Massachusetts State Police hand out punishments for troopers in overtime scandal

NEW BRAINTREE MA. – JANUARY 16: Colonel Christopher Mason speaks at a press conference at the Massachusetts State Police Training Academy to provide an update on numerous reforms underway at the department on January 16, 2020 in New Braintree, MA. (Staff Photo By Nancy Lane/MediaNews Group/Boston Herald)

State Police are handing out punishments for the remaining troopers embroiled in the infamous Troop E overtime scandal, announcing that one member has been fired and five more could get the boot while others face suspension without pay.
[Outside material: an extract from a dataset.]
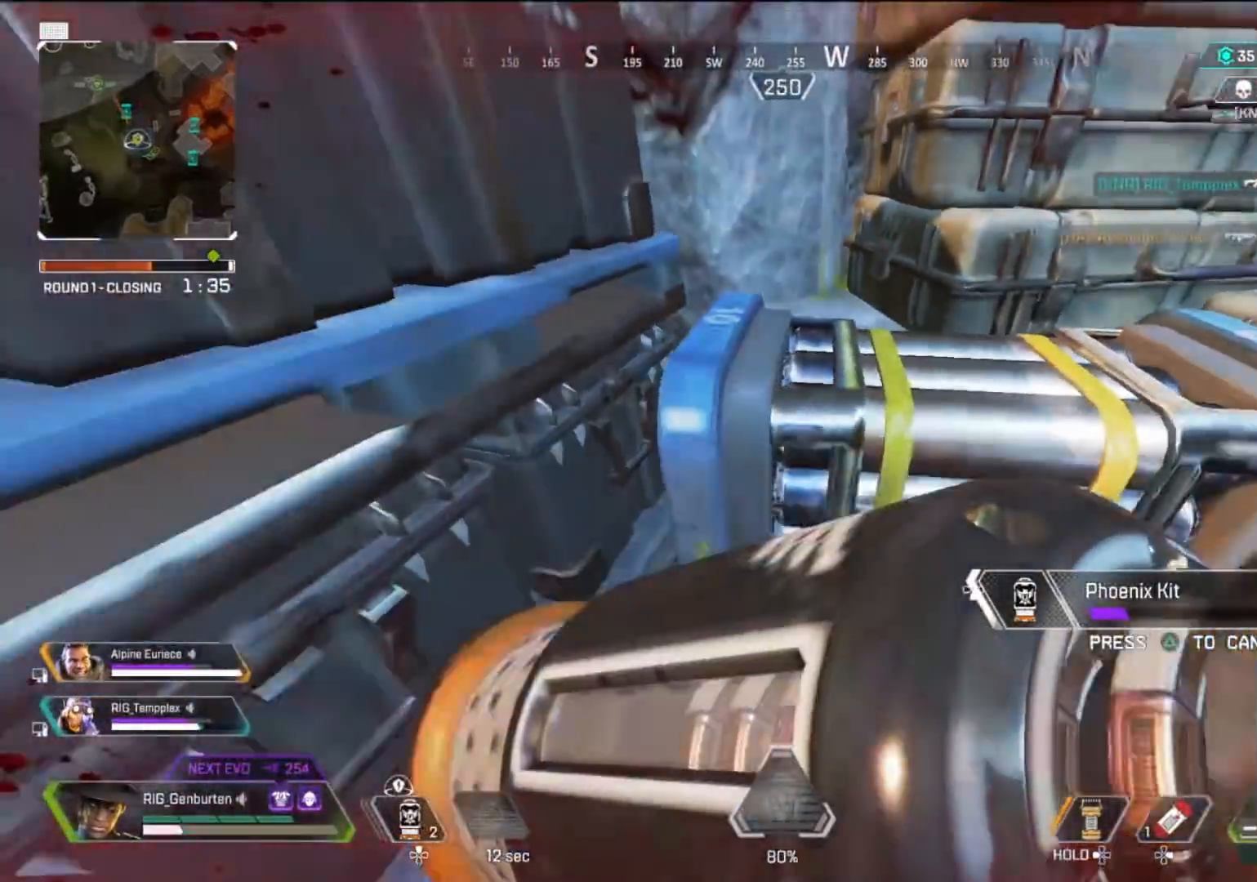
{"buttons": [], "left_stick": "up-left", "right_stick": "center", "events": [[17, "left_stick", "up"], [133, "CROSS", "down"], [250, "CROSS", "up"], [317, "left_stick", "up-left"]]}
One officer whose overtime fraud charges were sustained by the department and upheld by a Department Trial Board was terminated earlier this week, while five others have trial boards currently scheduled.

Fifteen troopers will be suspended without pay for lengths of time ranging between 60 to 841 days, according to a press release that State Police issued Thursday night. Three are being credited for “time served” after already being suspended “many months” without pay.

The disciplined troopers will have to pay full restitution based on the amount the state says they stole, which ranges from $2,941 to a whopping $15,092.

Troopers will also be reduced in seniority, removed from any promotional lists they’re currently on, will not be eligible for programmed overtime for two years and will waive their rights to either a civil service or court appeal, Massachusetts State Police Col. Christopher Mason said in his announcement.

Those disciplined include Troopers John Adams, David Perrault, Jeffrey Reger, Jeffrey Russell, Anthony Bozko, Mark Augusta, Kevin Fogwill, Christopher Brown, David Berra, George Beaupre, Gerald Johnson, Michael Thorpe and Robert Church, as well as Sgts. George Hamilton and Arthur Hebb. State Police did not identify which person was associated with which punishment.

Internal audits that began in 2017 found 46 department members had potentially submitted false records for overtime they didn’t work between 2015 and 2017. Of those, 10 have now been convicted — one is awaiting sentencing — and 14 have retired, leaving 22 accused troopers remaining on the force.

Mason said in January that the department would look to terminate all 22 of the remaining Troop E members, but acknowledged not all of them were likely to be fired.